Extract —

□ □ □ □ □ □ □

History is what it is. When it came to the Civil War, we study what actually happened. But what if we looked at the other choices the participants had? It might change how we look at the entire event. As the Union made its move to end the war, there were options for them to choose from. The one they chose was not their only option.

Upper Mississippi River

The very size of the Confederate states allowed many avenues of possibility for the Union army to penetrate and defeat the seceding states. It was not as if there were limited choices. The South was pretty good size. President Lincoln had many choices before him with pros and cons accompanying each of them.

The most obvious route was the Mississippi River. This was the largest river network in the area and connected many of the states easily. The water was fast and relatively easy to navigate. Laying the options on the table, this was the first one probably mentioned by all giving their two cents to the President.

The Coasts

Aside from the obvious upper Mississippi River system, the Union had the choice of going through the Gulf of Mexico coast, through Virginia’s coast, and along the Ohio and Cumberland Rivers. These were wide open areas that could not all be manned. There were only so many people to fight and guard the borders. It was a matter then if how viable these options were.

The Gulf of Mexico

The second most obvious maneuver would have been to come at the Confederacy through the Gulf of Mexico. This was open water that led to the mighty Mississippi from the Southern end and had the largest Confederacy city located there, New Orleans. This strategy was part of the Anaconda Plan that was dismissed as a whole, but the value of coming at the Confederacy from the South was seen. This plan was taken into hand in 1862 by a combined effort of the Union army and navy at New Orleans. The fall of New Orleans was a momentous success for the Union as it handed over the large city as well as control of the largest waterway in the Confederacy to the Union army and navy. The move to come at the Confederacy from the South proved successful.

□ □ □ □ □ □ □

Dataset content —
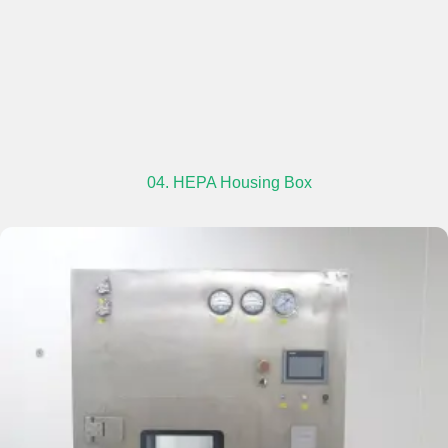
04. HEPA Housing Box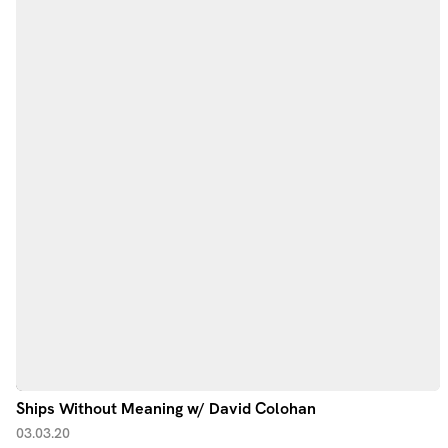
Ships Without Meaning w/ David Colohan
03.03.20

□ □ □ □ □ □ □

Exercises —
[a] According to the Civil War strategy text, which city fell to a combined Union army and navy effort in 1862?
[b] Pick up the Civil War strategy text after its final sentence and keep writing it.
The material comes from a source unrelated to the Civil War strategy text.

Answers to the exercise —
[a] New Orleans.

[b]
Eastern Seaboard

The avenue of attack from the sea on the Eastern seaboard, notably Virginia, was largely overlooked largely due to lack of amicable geography for the Union navy to use. This section of the Confederacy was largely attacked via the Union army as a direct attack from the North. As part of the Anaconda plan, the Eastern seaboard would have been utilized, but the young navy made that difficult. We are spoiled today with our large navy, but back during the Civil War, the navy was still in its infancy. Most military moves were planned strictly via land.

There was another option…

The Union had the option of moving South from the Ohio and Cumberland Rivers which they readily took advantage of. By taking control of Fort Donelson, the North took possession of these major waterways and moved further south taking Nashville. This avenue allowed the North to penetrate deep into the South and strike a huge blow against the Confederacy.

By putting a circle around the South, the North had an entire circumference of choices to penetrate and defeat the enemy. Each one came with its pros and cons. Most avenues were utilized, proving effective for the Union military. Again, the South could not cover all borders.

Putting Yourself in Lincoln’s Shoes

Looking back, it might seem that Lincoln had easy choices. Nothing is easy especially when you are discussing war. He had voices in both ears giving opinions with few rarely agreeing. Lincoln had to end the war as quickly as he could, and the options were nearly too many to choose from. Could any of the options have shortened it? Should he have gone a different route?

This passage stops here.